• Work order
Write out the lines of the records from the one containing "U |μD̃kx(x) ≥" to the very last, keeping each exactly as it is.
** Records for processing follows **
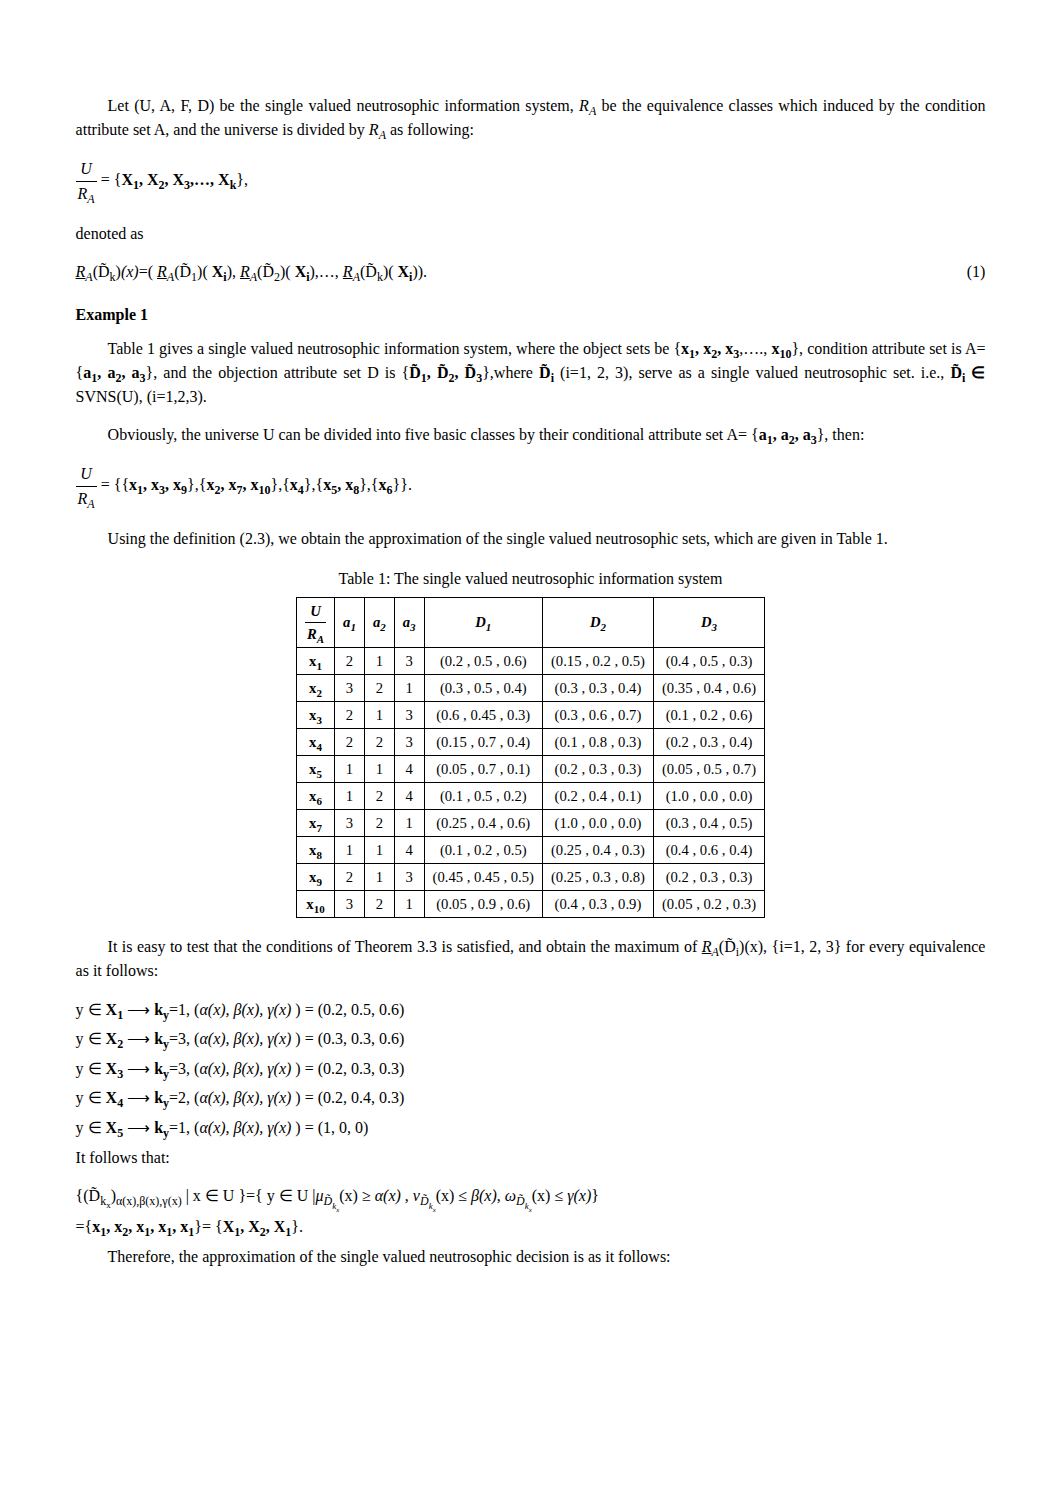Let (U, A, F, D) be the single valued neutrosophic information system, RA be the equivalence classes which induced by the condition attribute set A, and the universe is divided by RA as following:
URA = {X1, X2, X3,…, Xk},
denoted as
RA(D̃k)(x)=( RA(D̃1)( Xi), RA(D̃2)( Xi),…, RA(D̃k)( Xi)).(1)
Example 1
Table 1 gives a single valued neutrosophic information system, where the object sets be {x1, x2, x3,…., x10}, condition attribute set is A= {a1, a2, a3}, and the objection attribute set D is {D̃1, D̃2, D̃3},where D̃i (i=1, 2, 3), serve as a single valued neutrosophic set. i.e., D̃i ∈ SVNS(U), (i=1,2,3).
Obviously, the universe U can be divided into five basic classes by their conditional attribute set A= {a1, a2, a3}, then:
URA = {{x1, x3, x9},{x2, x7, x10},{x4},{x5, x8},{x6}}.
Using the definition (2.3), we obtain the approximation of the single valued neutrosophic sets, which are given in Table 1.
Table 1: The single valued neutrosophic information system
| U R A | a 1 | a 2 | a 3 | D 1 | D 2 | D 3 |
| --- | --- | --- | --- | --- | --- | --- |
| x 1 | 2 | 1 | 3 | (0.2 , 0.5 , 0.6) | (0.15 , 0.2 , 0.5) | (0.4 , 0.5 , 0.3) |
| x 2 | 3 | 2 | 1 | (0.3 , 0.5 , 0.4) | (0.3 , 0.3 , 0.4) | (0.35 , 0.4 , 0.6) |
| x 3 | 2 | 1 | 3 | (0.6 , 0.45 , 0.3) | (0.3 , 0.6 , 0.7) | (0.1 , 0.2 , 0.6) |
| x 4 | 2 | 2 | 3 | (0.15 , 0.7 , 0.4) | (0.1 , 0.8 , 0.3) | (0.2 , 0.3 , 0.4) |
| x 5 | 1 | 1 | 4 | (0.05 , 0.7 , 0.1) | (0.2 , 0.3 , 0.3) | (0.05 , 0.5 , 0.7) |
| x 6 | 1 | 2 | 4 | (0.1 , 0.5 , 0.2) | (0.2 , 0.4 , 0.1) | (1.0 , 0.0 , 0.0) |
| x 7 | 3 | 2 | 1 | (0.25 , 0.4 , 0.6) | (1.0 , 0.0 , 0.0) | (0.3 , 0.4 , 0.5) |
| x 8 | 1 | 1 | 4 | (0.1 , 0.2 , 0.5) | (0.25 , 0.4 , 0.3) | (0.4 , 0.6 , 0.4) |
| x 9 | 2 | 1 | 3 | (0.45 , 0.45 , 0.5) | (0.25 , 0.3 , 0.8) | (0.2 , 0.3 , 0.3) |
| x 10 | 3 | 2 | 1 | (0.05 , 0.9 , 0.6) | (0.4 , 0.3 , 0.9) | (0.05 , 0.2 , 0.3) |
It is easy to test that the conditions of Theorem 3.3 is satisfied, and obtain the maximum of RA(D̃i)(x), {i=1, 2, 3} for every equivalence as it follows:
y ∈ X1 ⟶ ky=1, (α(x), β(x), γ(x) ) = (0.2, 0.5, 0.6)
y ∈ X2 ⟶ ky=3, (α(x), β(x), γ(x) ) = (0.3, 0.3, 0.6)
y ∈ X3 ⟶ ky=3, (α(x), β(x), γ(x) ) = (0.2, 0.3, 0.3)
y ∈ X4 ⟶ ky=2, (α(x), β(x), γ(x) ) = (0.2, 0.4, 0.3)
y ∈ X5 ⟶ ky=1, (α(x), β(x), γ(x) ) = (1, 0, 0)
It follows that:
{(D̃kx)α(x),β(x),γ(x) | x ∈ U }={ y ∈ U |μD̃kx(x) ≥ α(x) , νD̃kx(x) ≤ β(x), ωD̃kx(x) ≤ γ(x)}
={x1, x2, x1, x1, x1}= {X1, X2, X1}.
Therefore, the approximation of the single valued neutrosophic decision is as it follows:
** End of Records for processing **
• Solution for this problem
{(D̃kx)α(x),β(x),γ(x) | x ∈ U }={ y ∈ U |μD̃kx(x) ≥ α(x) , νD̃kx(x) ≤ β(x), ωD̃kx(x) ≤ γ(x)}
={x1, x2, x1, x1, x1}= {X1, X2, X1}.
Therefore, the approximation of the single valued neutrosophic decision is as it follows:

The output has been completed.